La coopération entre l’Inde et le Kazakhstan dans le domaine des minéraux critiques signale une approche régionale changeante
Le secteur essentiel des minéraux a attiré une attention mondiale considérable, notamment à New Delhi et à Astana. Le 4 novembre, l’Inde et le Kazakhstan se sont associés pour produire des scories de titane, un minéral essentiel. Indian Rare Earths Limited (IREL) et l'usine kazakhe de titane et de magnésium d'Ust-Kamenogorsk (UKTMP) ont signé un accord accord pour créer une coentreprise indo-kazakhe (JVC), IREUK Titanium Limited, qui devrait transformer les réserves d'ilménite à faible teneur d'Odisha en matière première de titane de haute qualité. UKTMP, en plus de fournir la technologie et les investissements en capital, achèterait également les quantités convenues de titane.

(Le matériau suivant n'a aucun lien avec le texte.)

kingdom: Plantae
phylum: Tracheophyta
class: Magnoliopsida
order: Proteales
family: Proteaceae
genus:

Cette initiative vise à développer la chaîne de valeur du titane en Inde. Selon le communiqué de presse officiel, l'accord « contribuera à apporter des devises précieuses à (l'Inde) et à aider UKTMP JSC à assurer la sécurité des matières premières ». En mettant en synergie les atouts des deux parties, la coentreprise devrait renforcer la valeur de la marque des deux sociétés tout en servant de plaque tournante pour l'Inde et le Kazakhstan dans la chaîne de valeur du titane, s'alignant ainsi sur les objectifs stratégiques plus larges des deux parties en matière de sécurisation des chaînes d'approvisionnement en minéraux critiques. .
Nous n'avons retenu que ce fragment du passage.